Une mission du Fonds monétaire international dirigée par M. Johannes Mueller s’est rendue au Sénégal du 24 mars au 2 avril pour mener des discussions concernant la troisième revue de l’instrument de soutien à la politique économique (ISPE) et la première revue au titre de la facilité de protection contre les chocs exogènes (FCE). La mission a rencontré le Président de la République, Son Excellence M. Abdoulaye Wade, le Ministre de l’Économie et des Finances Abdoulaye Diop, le Ministre du Budget Mamadou Sow, le Ministre de l’Énergie Samuel Sarr, le Directeur national de la BCEAO Fatimatou Zahra Diop, ainsi que des hauts fonctionnaires du gouvernement et des représentants du secteur privé, des banques commerciales, et des partenaires du développement.

M. Johannes Mueller, Chef de mission pour le Sénégal, a émis la déclaration suivante aujourd’hui à Dakar:

“Le Sénégal commence à ressentir les effets de la crise économique mondiale. Les principaux canaux de transmission sont un déclin des transferts de fonds des expatriés, du prix des matières premières, de la demande externe, et de l’investissement direct étranger. Cela fait suite à une période difficile depuis la mi-2008 lorsque d’importants retards de paiement du gouvernement au secteur privé sont devenus apparents et ont affecté sensiblement l’activité économique. En conséquence, en dépit d’une forte performance de l’agriculture, la croissance économique a chuté à 2,5 % en 2008, près de moitié moins que le taux de croissance tendanciel. Il est prévu qu’elle s’élève modérément à environ 3 % en 2009, reflétant la reprise des opérations d’une entreprise importante de phosphates (ICS) et le règlement en cours des factures impayées du gouvernement. La baisse des prix du pétrole et alimentaires devraient réduire l’inflation à environ 1 % en 2009 et limiter la facture des importations, permettant ainsi de contenir le déficit des transactions courantes.

“Dans cet environnement extérieur difficile, les efforts du gouvernement pour normaliser ses relations financières avec le secteur privé sont louables.

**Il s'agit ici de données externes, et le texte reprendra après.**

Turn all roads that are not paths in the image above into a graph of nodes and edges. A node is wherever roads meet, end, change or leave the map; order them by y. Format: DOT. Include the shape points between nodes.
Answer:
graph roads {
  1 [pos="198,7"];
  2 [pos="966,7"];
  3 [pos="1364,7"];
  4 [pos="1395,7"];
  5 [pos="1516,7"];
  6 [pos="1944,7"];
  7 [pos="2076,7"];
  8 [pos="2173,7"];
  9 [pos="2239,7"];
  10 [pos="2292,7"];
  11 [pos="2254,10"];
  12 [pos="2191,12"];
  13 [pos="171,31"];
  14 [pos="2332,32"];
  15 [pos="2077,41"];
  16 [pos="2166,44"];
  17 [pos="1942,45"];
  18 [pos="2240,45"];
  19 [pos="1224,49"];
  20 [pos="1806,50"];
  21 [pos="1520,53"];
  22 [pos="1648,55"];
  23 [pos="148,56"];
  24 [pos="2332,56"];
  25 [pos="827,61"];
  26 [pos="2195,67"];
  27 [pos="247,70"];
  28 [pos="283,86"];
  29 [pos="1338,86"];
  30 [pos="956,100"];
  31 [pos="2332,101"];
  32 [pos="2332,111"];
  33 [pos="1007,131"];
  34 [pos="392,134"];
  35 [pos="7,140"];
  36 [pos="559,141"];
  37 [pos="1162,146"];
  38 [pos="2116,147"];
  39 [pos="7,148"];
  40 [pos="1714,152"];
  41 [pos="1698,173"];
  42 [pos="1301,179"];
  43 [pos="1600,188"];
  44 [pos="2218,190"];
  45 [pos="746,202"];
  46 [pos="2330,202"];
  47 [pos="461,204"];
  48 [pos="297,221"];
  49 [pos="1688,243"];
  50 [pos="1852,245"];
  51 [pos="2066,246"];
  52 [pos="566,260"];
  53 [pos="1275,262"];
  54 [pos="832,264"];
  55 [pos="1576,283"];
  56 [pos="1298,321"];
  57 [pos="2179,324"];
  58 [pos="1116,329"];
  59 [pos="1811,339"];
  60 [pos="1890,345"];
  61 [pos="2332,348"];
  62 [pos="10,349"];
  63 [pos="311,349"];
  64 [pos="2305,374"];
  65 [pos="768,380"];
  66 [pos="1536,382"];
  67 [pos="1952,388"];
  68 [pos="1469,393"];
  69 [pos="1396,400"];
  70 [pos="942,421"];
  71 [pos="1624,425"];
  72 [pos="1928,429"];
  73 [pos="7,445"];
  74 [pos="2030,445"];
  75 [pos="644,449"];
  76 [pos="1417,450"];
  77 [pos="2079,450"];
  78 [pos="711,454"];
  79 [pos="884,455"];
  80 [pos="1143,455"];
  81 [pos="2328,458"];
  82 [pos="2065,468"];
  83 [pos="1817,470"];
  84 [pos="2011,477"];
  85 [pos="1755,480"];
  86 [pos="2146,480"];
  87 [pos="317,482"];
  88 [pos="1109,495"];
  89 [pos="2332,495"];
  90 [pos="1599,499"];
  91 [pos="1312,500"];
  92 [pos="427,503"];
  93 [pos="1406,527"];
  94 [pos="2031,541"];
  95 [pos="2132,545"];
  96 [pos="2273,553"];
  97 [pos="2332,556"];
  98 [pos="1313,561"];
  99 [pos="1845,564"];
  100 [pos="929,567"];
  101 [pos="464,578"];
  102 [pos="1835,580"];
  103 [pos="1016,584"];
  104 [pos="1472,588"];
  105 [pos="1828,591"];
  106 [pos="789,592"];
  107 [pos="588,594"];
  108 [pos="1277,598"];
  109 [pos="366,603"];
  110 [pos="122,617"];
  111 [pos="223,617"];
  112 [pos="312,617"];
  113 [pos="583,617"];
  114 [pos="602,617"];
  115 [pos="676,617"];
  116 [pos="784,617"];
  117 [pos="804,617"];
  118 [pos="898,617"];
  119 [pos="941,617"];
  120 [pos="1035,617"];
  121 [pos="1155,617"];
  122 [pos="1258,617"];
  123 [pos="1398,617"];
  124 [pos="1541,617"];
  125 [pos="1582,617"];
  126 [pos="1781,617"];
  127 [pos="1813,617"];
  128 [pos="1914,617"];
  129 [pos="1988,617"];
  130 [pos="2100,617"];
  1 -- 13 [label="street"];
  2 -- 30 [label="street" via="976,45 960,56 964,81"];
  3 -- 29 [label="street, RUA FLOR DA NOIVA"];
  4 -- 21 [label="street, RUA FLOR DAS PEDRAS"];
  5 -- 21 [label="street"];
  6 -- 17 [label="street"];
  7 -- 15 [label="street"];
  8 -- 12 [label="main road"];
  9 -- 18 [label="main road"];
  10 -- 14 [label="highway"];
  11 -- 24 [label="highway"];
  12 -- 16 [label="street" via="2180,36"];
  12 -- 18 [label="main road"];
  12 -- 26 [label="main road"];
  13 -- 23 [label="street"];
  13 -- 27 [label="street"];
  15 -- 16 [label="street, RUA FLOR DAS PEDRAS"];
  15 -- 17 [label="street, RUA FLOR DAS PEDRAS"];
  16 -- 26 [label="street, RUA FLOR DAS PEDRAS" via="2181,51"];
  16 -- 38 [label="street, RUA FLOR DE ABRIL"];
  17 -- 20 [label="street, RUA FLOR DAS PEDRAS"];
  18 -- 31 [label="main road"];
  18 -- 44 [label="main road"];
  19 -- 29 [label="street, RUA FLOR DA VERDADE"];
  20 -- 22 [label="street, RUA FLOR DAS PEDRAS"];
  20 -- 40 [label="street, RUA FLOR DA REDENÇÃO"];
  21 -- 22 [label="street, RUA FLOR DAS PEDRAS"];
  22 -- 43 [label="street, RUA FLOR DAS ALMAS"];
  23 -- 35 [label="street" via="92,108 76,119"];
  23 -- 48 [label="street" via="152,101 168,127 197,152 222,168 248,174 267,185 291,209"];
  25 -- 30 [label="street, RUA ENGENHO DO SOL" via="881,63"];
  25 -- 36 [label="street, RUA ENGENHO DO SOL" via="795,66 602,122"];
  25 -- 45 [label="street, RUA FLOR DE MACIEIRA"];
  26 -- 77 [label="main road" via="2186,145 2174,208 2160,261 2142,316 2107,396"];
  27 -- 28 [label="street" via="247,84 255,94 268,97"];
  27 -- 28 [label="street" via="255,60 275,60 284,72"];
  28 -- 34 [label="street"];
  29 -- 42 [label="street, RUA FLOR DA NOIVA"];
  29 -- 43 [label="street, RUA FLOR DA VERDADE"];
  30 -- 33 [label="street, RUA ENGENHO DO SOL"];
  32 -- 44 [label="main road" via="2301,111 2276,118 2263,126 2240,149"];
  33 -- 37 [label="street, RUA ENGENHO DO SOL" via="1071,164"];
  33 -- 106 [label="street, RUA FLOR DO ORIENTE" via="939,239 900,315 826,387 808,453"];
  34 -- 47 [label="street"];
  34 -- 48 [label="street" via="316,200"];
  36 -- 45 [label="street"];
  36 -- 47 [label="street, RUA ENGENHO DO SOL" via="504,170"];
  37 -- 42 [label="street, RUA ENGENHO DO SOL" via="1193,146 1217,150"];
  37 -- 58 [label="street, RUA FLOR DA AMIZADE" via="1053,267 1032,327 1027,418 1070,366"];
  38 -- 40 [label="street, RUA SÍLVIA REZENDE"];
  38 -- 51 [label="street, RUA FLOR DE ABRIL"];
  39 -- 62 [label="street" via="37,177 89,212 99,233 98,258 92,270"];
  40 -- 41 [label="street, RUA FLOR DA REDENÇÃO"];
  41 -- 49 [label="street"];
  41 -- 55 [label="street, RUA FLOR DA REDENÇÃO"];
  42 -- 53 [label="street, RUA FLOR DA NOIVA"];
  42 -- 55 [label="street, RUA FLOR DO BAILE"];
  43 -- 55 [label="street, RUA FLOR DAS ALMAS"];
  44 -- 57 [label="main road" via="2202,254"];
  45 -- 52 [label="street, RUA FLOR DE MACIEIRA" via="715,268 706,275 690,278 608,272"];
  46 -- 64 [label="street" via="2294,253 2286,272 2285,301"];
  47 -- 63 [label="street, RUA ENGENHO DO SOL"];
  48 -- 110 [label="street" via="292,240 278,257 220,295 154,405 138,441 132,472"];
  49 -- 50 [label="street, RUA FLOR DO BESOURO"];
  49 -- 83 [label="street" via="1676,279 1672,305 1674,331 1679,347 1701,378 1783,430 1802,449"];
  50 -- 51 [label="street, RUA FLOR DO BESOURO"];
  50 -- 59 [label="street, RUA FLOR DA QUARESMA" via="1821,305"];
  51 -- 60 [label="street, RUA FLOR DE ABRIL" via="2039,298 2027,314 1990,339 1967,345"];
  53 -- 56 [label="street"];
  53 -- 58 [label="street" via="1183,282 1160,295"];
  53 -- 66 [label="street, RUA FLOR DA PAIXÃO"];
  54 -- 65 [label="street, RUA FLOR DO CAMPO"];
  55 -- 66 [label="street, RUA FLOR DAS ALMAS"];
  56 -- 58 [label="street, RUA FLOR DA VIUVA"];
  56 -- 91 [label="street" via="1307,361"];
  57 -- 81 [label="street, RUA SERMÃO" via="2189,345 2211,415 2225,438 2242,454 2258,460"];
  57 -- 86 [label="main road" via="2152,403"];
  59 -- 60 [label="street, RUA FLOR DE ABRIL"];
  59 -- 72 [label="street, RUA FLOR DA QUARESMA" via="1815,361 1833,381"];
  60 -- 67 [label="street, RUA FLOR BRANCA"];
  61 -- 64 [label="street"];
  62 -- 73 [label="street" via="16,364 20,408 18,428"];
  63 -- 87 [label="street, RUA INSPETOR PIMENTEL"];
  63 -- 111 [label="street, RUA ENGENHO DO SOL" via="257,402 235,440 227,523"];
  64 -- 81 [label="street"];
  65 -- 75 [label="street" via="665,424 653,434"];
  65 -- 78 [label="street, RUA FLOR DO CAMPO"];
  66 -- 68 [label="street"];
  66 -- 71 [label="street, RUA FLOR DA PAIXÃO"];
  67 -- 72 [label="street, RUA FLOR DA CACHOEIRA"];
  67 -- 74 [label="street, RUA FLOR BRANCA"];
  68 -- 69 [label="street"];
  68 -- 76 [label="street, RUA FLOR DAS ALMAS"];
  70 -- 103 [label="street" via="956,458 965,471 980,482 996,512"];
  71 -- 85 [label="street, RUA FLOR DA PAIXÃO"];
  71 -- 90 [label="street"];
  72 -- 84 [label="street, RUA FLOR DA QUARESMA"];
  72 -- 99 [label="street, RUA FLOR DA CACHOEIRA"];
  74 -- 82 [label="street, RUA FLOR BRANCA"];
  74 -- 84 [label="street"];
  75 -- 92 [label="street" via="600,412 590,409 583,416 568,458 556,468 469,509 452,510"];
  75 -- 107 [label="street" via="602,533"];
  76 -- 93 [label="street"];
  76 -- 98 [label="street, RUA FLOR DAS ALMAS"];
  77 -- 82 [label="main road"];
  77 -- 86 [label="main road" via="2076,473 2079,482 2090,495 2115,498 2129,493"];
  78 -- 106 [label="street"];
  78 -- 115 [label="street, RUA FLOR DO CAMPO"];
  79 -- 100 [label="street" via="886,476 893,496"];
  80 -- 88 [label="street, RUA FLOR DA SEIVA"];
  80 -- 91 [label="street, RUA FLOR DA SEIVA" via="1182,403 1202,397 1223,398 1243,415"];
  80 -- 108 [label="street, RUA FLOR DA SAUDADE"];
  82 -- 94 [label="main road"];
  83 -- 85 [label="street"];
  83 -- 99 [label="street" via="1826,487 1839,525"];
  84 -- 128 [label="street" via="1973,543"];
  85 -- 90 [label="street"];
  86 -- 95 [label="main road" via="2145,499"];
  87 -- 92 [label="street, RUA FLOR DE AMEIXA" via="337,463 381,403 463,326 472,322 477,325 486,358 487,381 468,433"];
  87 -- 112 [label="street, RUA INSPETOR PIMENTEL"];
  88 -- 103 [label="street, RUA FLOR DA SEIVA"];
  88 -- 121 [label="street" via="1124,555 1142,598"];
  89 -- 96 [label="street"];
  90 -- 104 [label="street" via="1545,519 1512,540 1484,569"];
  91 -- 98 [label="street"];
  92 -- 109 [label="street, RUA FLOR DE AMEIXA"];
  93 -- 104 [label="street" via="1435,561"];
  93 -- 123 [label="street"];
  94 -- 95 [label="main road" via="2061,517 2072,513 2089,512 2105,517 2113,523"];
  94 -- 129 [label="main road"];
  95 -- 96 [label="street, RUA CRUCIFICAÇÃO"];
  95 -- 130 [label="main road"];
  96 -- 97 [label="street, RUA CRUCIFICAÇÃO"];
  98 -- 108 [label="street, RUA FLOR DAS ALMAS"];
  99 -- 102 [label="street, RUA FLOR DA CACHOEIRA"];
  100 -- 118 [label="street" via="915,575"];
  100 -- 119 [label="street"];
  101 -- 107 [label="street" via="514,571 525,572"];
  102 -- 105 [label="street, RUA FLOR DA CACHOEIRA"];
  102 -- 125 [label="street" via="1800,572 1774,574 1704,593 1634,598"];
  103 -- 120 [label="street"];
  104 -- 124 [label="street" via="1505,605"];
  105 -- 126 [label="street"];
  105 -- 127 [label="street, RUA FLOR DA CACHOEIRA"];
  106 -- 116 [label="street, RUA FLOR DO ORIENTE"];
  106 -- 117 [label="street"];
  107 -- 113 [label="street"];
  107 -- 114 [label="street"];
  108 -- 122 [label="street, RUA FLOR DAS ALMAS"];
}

Le stock des factures impayées a été fortement réduit ces derniers mois, ce qui devrait contribuer à fortifier l’activité économique. Dans le même ordre d’idées, les autorités ont progressé dans le renforcement de leurs systèmes de gestion des finances publiques afin d’améliorer la planification, l’exécution et le suivi budgétaire, et de prévenir la réapparition des retards de paiement. Pour la période à venir, elles ont l’intention de mener des réformes supplémentaires dans ce domaine, et de promouvoir l’activité du secteur privé.

“Les autorités ont réitéré leur engagement de poursuivre une politique budgétaire prudente à moyen terme de façon à préserver les niveaux d’endettement viables du Sénégal. Néanmoins, une hausse modérée et temporaire du déficit budgétaire en 2009 est appropriée pour compenser partiellement la chute des recettes fiscales, qui reflète dans une large mesure l’impact de la crise économique. Cela permettrait de maintenir des dépenses d’investissement dans les infrastructures et des dépenses sociales. Néanmoins, des réductions de dépenses non prioritaires, en particulier des dépenses courantes, sont inévitables.

“Les discussions sur le programme économique des autorités continueront à Washington pendant les réunions annuelles du FMI et de la Banque mondiale qui se tiendront en avril. Le conseil d’administration du FMI est fixé provisoirement à début juin 2009.”